(or: “How to do your project a disservice by calling it names”)
For a change, this blog post isn’t about notifications but don’t worry: there’s enough thrilling stuff to come in this area soon. Anyway, during Akademy 2019 in Milan I began adding KDE Itinerary capabilities to my pet project Plasma Browser Integration. The idea was to provide at a glance information about the subject of a website the user is currently viewing. It’s been a while since I worked on it but that of course just means that I’ve been busy doing other awesome things. ;)
Supported workflows for example include visiting a restaurant website where dropping them a call to ask for a table should be no more than two clicks away, or when surfing a trade show website, adding the dates to your calendar should be straightforward. If you want to read more about how the data gathering and processing in the background works, check out my previous blog post on the subject.
If you want to give it a try, install a recent kitinerary library (something along the lines of libkpimitinerary5), check out the itinerary branch of the plasma-browser-integration repository and follow the “How to install” instructions from source code on its wiki page. Once up and running, visit your favorite event, restaurant, and hotel sites and see if they have any structured data we can process! If you click “Inspect Element” in the popup’s context menu, the developer console will have some basic debugging information on the extractor.
Cleaning up the interface
The most practical addition are contextual inline actions in the popup. For instance, whenever there’s a location – be it a venue address or departure/arrival airport – there’s now a little button that lets you send said location to your phone via KDE Connect. Alternatively, you could also open it in a mapping application, such as Marble or in any other application registered as “geo” URL handler. By the way, with Plasma Browser Integration you can already right-click any link on a website to send it to your phone!
Additionally, you can have it just add the entire event or trip to the KDE Itinerary app on your computer or to the one on your phone. It can also convert it into an iCal file for adding it to your calendar. Should you have the kitinerary-workbench development tool installed, a button lets you inspect the structured data with it.
While KDE Itinerary’s raison d’être is for it to be a travel assistant, I believe in the context of a web browser a more common use case is trying to get information about places and events. More so, as I have yet to come across an airline or train operator website where my trip reservation shown on the website was annotated with the structured data we need. I sure can extract boarding passes and train reservation from the browser’s PDF viewer but I think that’s not very helpful when you got your ticket via email already.

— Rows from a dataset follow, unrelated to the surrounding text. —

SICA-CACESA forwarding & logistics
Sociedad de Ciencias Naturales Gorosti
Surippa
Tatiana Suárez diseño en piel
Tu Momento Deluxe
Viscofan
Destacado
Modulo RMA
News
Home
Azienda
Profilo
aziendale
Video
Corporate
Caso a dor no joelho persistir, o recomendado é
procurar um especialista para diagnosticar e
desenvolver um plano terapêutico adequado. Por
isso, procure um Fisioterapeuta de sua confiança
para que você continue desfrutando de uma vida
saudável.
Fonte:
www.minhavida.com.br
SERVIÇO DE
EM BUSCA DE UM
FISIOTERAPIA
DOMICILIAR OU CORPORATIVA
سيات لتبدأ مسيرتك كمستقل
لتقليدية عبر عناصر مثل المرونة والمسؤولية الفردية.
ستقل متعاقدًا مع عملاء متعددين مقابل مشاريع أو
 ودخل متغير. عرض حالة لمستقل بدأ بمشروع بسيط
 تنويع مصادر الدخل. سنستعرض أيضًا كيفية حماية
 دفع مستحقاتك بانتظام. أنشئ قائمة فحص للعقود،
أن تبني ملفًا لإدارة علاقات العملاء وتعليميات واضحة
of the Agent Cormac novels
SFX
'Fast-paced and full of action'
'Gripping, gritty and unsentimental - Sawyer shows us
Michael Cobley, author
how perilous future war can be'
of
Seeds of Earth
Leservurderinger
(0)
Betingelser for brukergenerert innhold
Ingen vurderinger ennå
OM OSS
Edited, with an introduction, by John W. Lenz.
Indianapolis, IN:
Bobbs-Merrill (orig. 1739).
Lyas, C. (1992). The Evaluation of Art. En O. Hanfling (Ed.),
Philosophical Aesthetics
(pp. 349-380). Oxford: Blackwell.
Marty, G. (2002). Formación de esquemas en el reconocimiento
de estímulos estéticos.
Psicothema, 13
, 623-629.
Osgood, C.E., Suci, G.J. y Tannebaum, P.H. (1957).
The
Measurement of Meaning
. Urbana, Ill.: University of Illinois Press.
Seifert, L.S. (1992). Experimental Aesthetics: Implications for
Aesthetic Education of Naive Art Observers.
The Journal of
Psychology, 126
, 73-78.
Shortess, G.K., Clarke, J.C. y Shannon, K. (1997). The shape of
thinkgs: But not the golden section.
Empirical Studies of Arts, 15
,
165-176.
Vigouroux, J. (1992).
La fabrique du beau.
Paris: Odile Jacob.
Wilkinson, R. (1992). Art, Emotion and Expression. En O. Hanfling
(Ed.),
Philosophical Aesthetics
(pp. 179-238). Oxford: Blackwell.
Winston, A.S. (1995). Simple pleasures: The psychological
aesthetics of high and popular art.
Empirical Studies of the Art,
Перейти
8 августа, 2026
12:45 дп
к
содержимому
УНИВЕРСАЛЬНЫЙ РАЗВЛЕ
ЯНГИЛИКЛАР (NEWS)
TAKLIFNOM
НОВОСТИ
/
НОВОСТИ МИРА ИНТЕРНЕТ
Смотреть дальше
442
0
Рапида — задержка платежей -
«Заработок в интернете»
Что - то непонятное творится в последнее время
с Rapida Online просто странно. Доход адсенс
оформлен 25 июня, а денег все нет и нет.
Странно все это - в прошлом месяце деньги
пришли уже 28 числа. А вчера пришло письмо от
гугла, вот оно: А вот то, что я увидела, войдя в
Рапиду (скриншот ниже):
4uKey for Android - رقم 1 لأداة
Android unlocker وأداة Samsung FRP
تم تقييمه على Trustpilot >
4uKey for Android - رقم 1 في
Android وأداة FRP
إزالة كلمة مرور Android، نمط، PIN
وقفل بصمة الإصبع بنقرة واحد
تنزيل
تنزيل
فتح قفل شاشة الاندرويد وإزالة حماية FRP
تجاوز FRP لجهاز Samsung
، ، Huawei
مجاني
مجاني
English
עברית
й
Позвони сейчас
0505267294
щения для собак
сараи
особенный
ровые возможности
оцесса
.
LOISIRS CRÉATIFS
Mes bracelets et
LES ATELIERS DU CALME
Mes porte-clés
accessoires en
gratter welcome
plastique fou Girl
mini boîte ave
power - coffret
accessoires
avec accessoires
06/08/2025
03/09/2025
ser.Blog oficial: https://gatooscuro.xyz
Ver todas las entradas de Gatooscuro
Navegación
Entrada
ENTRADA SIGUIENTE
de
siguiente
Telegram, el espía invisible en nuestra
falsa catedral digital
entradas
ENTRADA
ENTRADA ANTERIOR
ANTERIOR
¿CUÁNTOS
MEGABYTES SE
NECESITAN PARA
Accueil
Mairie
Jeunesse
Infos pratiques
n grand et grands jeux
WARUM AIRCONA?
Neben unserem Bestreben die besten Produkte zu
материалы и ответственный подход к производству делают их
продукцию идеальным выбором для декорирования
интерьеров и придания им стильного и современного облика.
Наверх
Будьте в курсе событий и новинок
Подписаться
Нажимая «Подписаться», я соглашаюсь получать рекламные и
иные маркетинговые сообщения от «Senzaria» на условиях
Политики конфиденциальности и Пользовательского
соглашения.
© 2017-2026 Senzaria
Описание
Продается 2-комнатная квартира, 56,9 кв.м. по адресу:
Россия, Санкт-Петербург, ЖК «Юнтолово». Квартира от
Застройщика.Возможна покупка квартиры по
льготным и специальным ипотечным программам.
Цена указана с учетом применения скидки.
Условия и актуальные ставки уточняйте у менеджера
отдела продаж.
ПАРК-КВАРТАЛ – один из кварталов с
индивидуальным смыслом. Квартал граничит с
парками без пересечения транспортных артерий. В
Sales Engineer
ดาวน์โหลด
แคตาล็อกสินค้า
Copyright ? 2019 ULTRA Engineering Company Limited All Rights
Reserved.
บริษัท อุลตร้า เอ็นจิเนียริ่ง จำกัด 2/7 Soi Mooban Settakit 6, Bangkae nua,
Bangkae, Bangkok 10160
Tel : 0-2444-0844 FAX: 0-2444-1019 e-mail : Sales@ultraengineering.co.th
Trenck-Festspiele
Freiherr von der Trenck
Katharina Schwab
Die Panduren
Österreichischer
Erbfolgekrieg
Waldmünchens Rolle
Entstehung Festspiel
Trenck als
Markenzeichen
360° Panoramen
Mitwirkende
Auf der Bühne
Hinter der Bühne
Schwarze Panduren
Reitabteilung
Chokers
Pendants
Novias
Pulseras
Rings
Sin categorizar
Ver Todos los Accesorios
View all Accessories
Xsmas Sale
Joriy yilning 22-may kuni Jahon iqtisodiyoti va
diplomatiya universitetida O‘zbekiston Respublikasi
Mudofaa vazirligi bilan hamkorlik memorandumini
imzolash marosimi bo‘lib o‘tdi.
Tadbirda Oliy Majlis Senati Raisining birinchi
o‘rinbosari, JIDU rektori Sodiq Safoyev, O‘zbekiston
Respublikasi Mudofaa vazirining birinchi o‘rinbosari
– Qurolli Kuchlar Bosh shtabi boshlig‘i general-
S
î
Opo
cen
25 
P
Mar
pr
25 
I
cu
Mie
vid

Enter Itinerary Travelbird
Speaking of emails, I’ve been experimenting with Thunderbird’s extension API to come up with a solution similar to what KMail offers for booking emails. The inevitable migration of Thunderbird towards MailExtensions API is surely a big break for existing Add-ons, however for someone without a record it made development much more accessible. I could take Plasma Browser Integration’s host process virtually as-is and already had a working Thunderbird add-on talking to an external process.
Dealing with the XUL UI stuff was quite a chore, still, and currently the new APIs are very limited. Originally, I planned this project as “Plasma Thunderbird Integration” including KRunner plug-ins for searching your Thunderbird contacts and emails. Unfortunately, there currently isn’t even API to just open an email in a new window – without going the old XUL way, that is – making this idea not very feasible right now. At least getting raw email data is possible from Thunderbird 72 onward, which is why I then focused solely on KDE Itinerary integration.
That said, during FOSDEM Volker Krause (check out his talk btw) overheard that Thunderbird’s future roadmap seemed to include travel assistance features. Given our expertise on this topic, and the fact that Nextcloud Hub already uses KDE Itinerary externally, we believe Thunderbird could benefit greatly from it as well.
If you’re curious, you can find the code on KDE’s GitLab instance https://invent.kde.org/broulik/itinerary-travelbird/. You build and run it pretty much like you would Plasma Browser Integration in Firefox, see the wiki for instructions. It’s very early and crude, though, so apart from showing basic trip information, there’s not much else to see. Further, since there’s the chance of Thunderbird potentially having something like this built-in, I’ll put this project on hold for now.